Modification records:

************

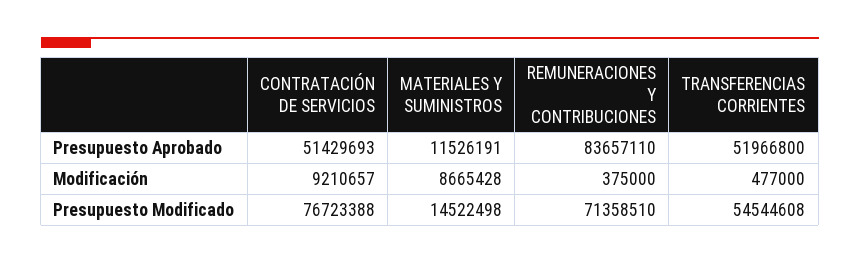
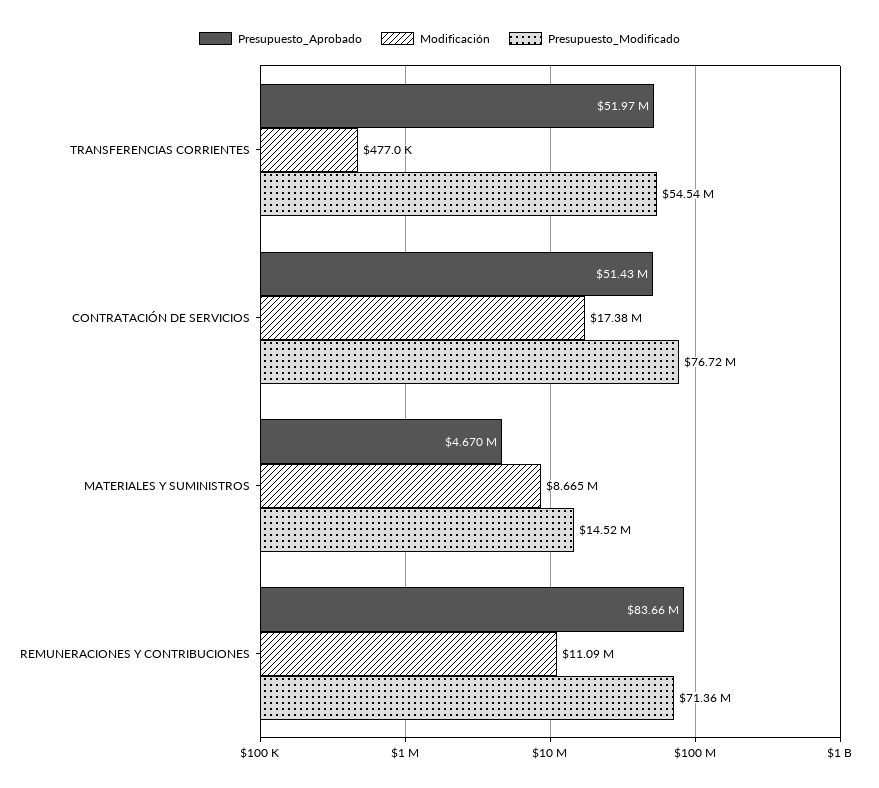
  {
    "Presupuesto Aprobado": {
      "CONTRATACIÓN DE SERVICIOS": 51429693,
-     "MATERIALES Y SUMINISTROS": 11526191,
+     "MATERIALES Y SUMINISTROS": 4670000,
      "REMUNERACIONES Y CONTRIBUCIONES": 83657110,
      "TRANSFERENCIAS CORRIENTES": 51966800
    },
    "Modificación": {
-     "CONTRATACIÓN DE SERVICIOS": 9210657,
+     "CONTRATACIÓN DE SERVICIOS": 17380000,
      "MATERIALES Y SUMINISTROS": 8665428,
-     "REMUNERACIONES Y CONTRIBUCIONES": 375000,
+     "REMUNERACIONES Y CONTRIBUCIONES": 11090000,
      "TRANSFERENCIAS CORRIENTES": 477000
    },
    "Presupuesto Modificado": {
      "CONTRATACIÓN DE SERVICIOS": 76723388,
      "MATERIALES Y SUMINISTROS": 14522498,
      "REMUNERACIONES Y CONTRIBUCIONES": 71358510,
      "TRANSFERENCIAS CORRIENTES": 54544608
    }
  }

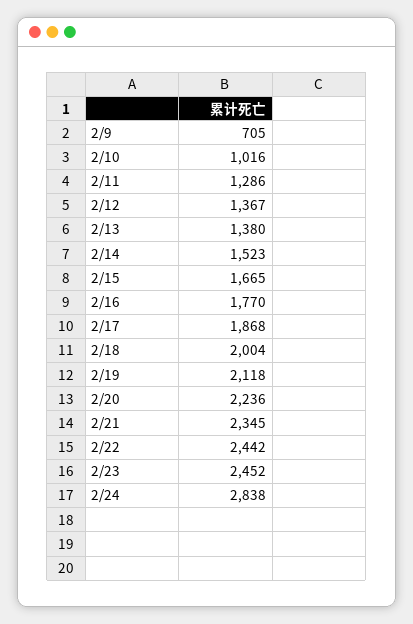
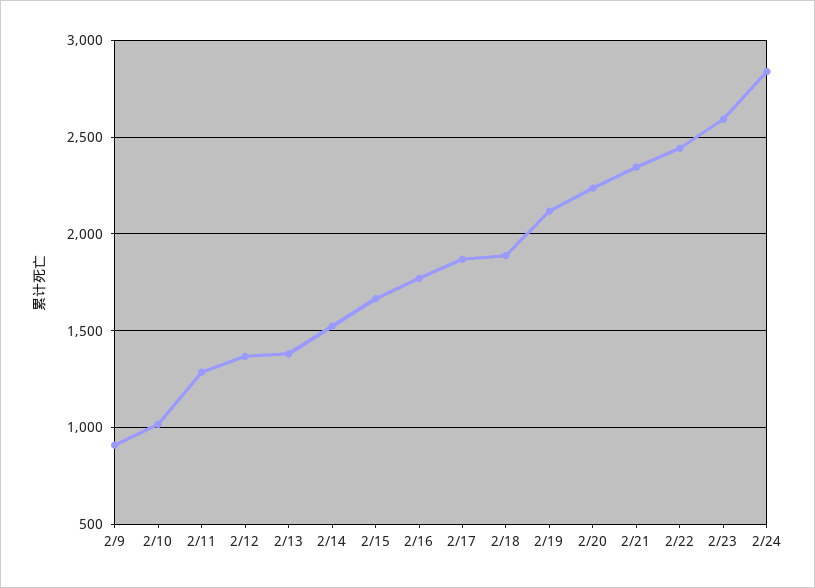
  {
-   "2/9": 705,
+   "2/9": 900,
    "2/10": 1016,
    "2/11": 1286,
    "2/12": 1367,
    "2/13": 1380,
    "2/14": 1523,
    "2/15": 1665,
    "2/16": 1770,
    "2/17": 1868,
-   "2/18": 2004,
+   "2/18": 1900,
    "2/19": 2118,
    "2/20": 2236,
    "2/21": 2345,
    "2/22": 2442,
-   "2/23": 2452,
+   "2/23": 2600,
    "2/24": 2838
  }

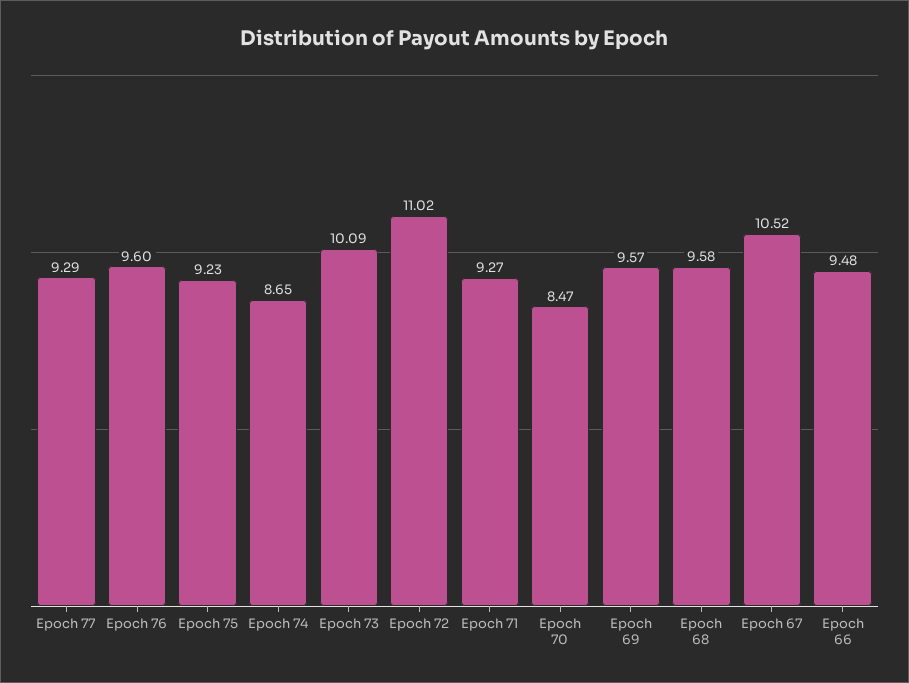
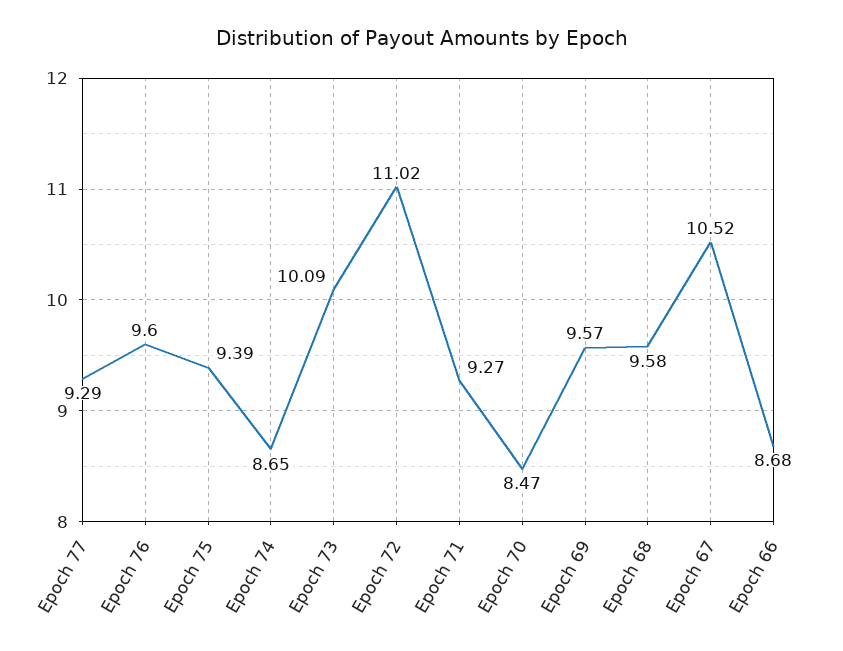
  {
    "Epoch 77": 9.29,
    "Epoch 76": 9.6,
-   "Epoch 75": 9.23,
+   "Epoch 75": 9.39,
    "Epoch 74": 8.65,
    "Epoch 73": 10.09,
    "Epoch 72": 11.02,
    "Epoch 71": 9.27,
    "Epoch 70": 8.47,
    "Epoch 69": 9.57,
    "Epoch 68": 9.58,
    "Epoch 67": 10.52,
-   "Epoch 66": 9.48
+   "Epoch 66": 8.68
  }

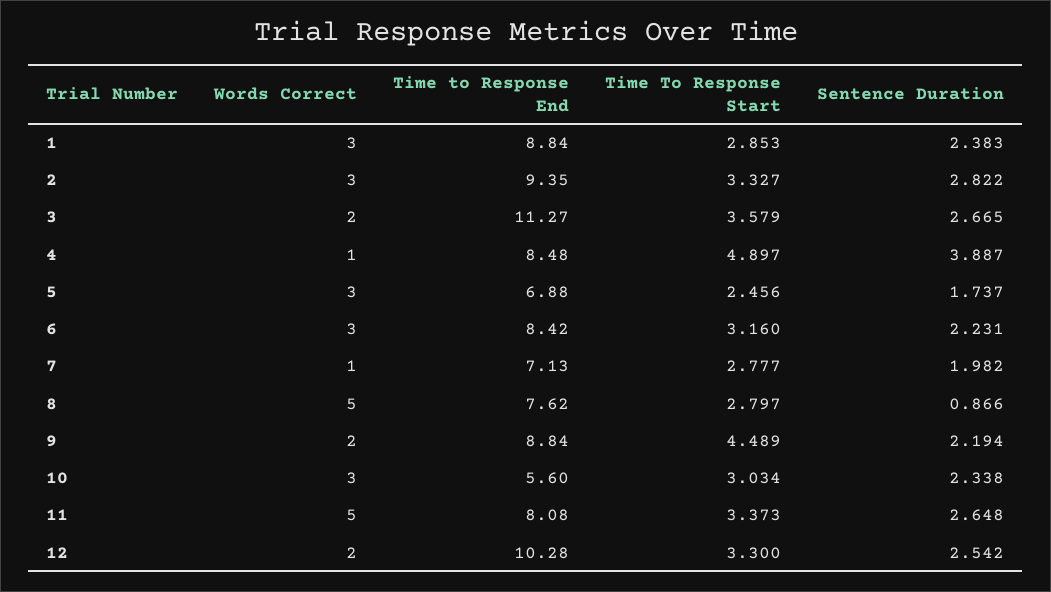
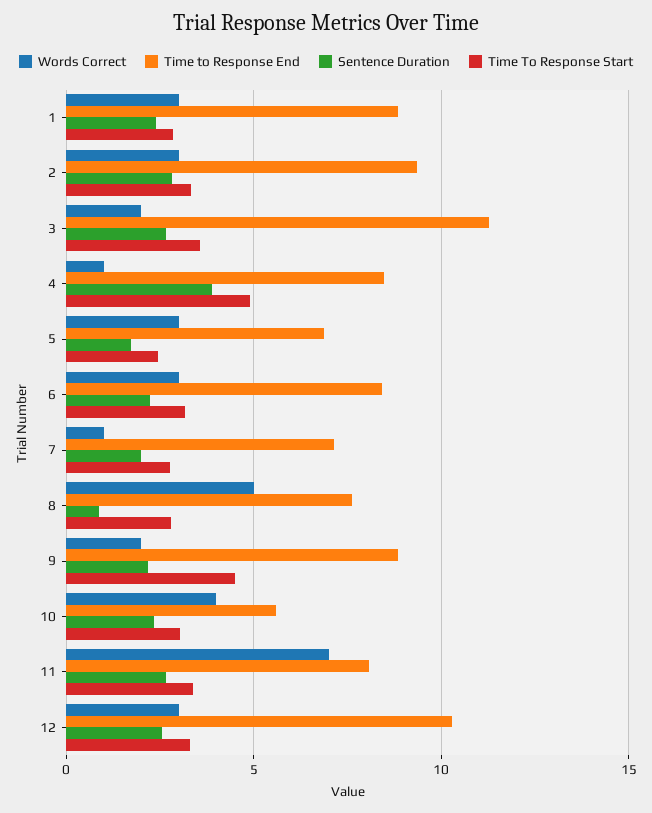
  {
    "Words Correct": {
      "1": 3,
      "2": 3,
      "3": 2,
      "4": 1,
      "5": 3,
      "6": 3,
      "7": 1,
      "8": 5,
      "9": 2,
-     "10": 3,
+     "10": 4,
-     "11": 5,
+     "11": 7,
-     "12": 2
+     "12": 3
    },
    "Time to Response End": {
      "1": 8.84,
      "2": 9.35,
      "3": 11.27,
      "4": 8.48,
      "5": 6.88,
      "6": 8.42,
      "7": 7.13,
      "8": 7.62,
      "9": 8.84,
      "10": 5.6,
      "11": 8.08,
      "12": 10.28
    },
    "Time To Response Start": {
      "1": 2.853,
      "2": 3.327,
      "3": 3.579,
      "4": 4.897,
      "5": 2.456,
      "6": 3.16,
      "7": 2.777,
      "8": 2.797,
      "9": 4.489,
      "10": 3.034,
      "11": 3.373,
      "12": 3.3
    },
    "Sentence Duration": {
      "1": 2.383,
      "2": 2.822,
      "3": 2.665,
      "4": 3.887,
      "5": 1.737,
      "6": 2.231,
      "7": 1.982,
      "8": 0.866,
      "9": 2.194,
      "10": 2.338,
      "11": 2.648,
      "12": 2.542
    }
  }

************

Please transcribe every entry exactly as written, leaving the pictures out.

ANSWER SECTION:
  {
    "Presupuesto Aprobado": {
      "CONTRATACIÓN DE SERVICIOS": 51429693,
-     "MATERIALES Y SUMINISTROS": 11526191,
+     "MATERIALES Y SUMINISTROS": 4670000,
      "REMUNERACIONES Y CONTRIBUCIONES": 83657110,
      "TRANSFERENCIAS CORRIENTES": 51966800
    },
    "Modificación": {
-     "CONTRATACIÓN DE SERVICIOS": 9210657,
+     "CONTRATACIÓN DE SERVICIOS": 17380000,
      "MATERIALES Y SUMINISTROS": 8665428,
-     "REMUNERACIONES Y CONTRIBUCIONES": 375000,
+     "REMUNERACIONES Y CONTRIBUCIONES": 11090000,
      "TRANSFERENCIAS CORRIENTES": 477000
    },
    "Presupuesto Modificado": {
      "CONTRATACIÓN DE SERVICIOS": 76723388,
      "MATERIALES Y SUMINISTROS": 14522498,
      "REMUNERACIONES Y CONTRIBUCIONES": 71358510,
      "TRANSFERENCIAS CORRIENTES": 54544608
    }
  }

  {
-   "2/9": 705,
+   "2/9": 900,
    "2/10": 1016,
    "2/11": 1286,
    "2/12": 1367,
    "2/13": 1380,
    "2/14": 1523,
    "2/15": 1665,
    "2/16": 1770,
    "2/17": 1868,
-   "2/18": 2004,
+   "2/18": 1900,
    "2/19": 2118,
    "2/20": 2236,
    "2/21": 2345,
    "2/22": 2442,
-   "2/23": 2452,
+   "2/23": 2600,
    "2/24": 2838
  }

  {
    "Epoch 77": 9.29,
    "Epoch 76": 9.6,
-   "Epoch 75": 9.23,
+   "Epoch 75": 9.39,
    "Epoch 74": 8.65,
    "Epoch 73": 10.09,
    "Epoch 72": 11.02,
    "Epoch 71": 9.27,
    "Epoch 70": 8.47,
    "Epoch 69": 9.57,
    "Epoch 68": 9.58,
    "Epoch 67": 10.52,
-   "Epoch 66": 9.48
+   "Epoch 66": 8.68
  }

  {
    "Words Correct": {
      "1": 3,
      "2": 3,
      "3": 2,
      "4": 1,
      "5": 3,
      "6": 3,
      "7": 1,
      "8": 5,
      "9": 2,
-     "10": 3,
+     "10": 4,
-     "11": 5,
+     "11": 7,
-     "12": 2
+     "12": 3
    },
    "Time to Response End": {
      "1": 8.84,
      "2": 9.35,
      "3": 11.27,
      "4": 8.48,
      "5": 6.88,
      "6": 8.42,
      "7": 7.13,
      "8": 7.62,
      "9": 8.84,
      "10": 5.6,
      "11": 8.08,
      "12": 10.28
    },
    "Time To Response Start": {
      "1": 2.853,
      "2": 3.327,
      "3": 3.579,
      "4": 4.897,
      "5": 2.456,
      "6": 3.16,
      "7": 2.777,
      "8": 2.797,
      "9": 4.489,
      "10": 3.034,
      "11": 3.373,
      "12": 3.3
    },
    "Sentence Duration": {
      "1": 2.383,
      "2": 2.822,
      "3": 2.665,
      "4": 3.887,
      "5": 1.737,
      "6": 2.231,
      "7": 1.982,
      "8": 0.866,
      "9": 2.194,
      "10": 2.338,
      "11": 2.648,
      "12": 2.542
    }
  }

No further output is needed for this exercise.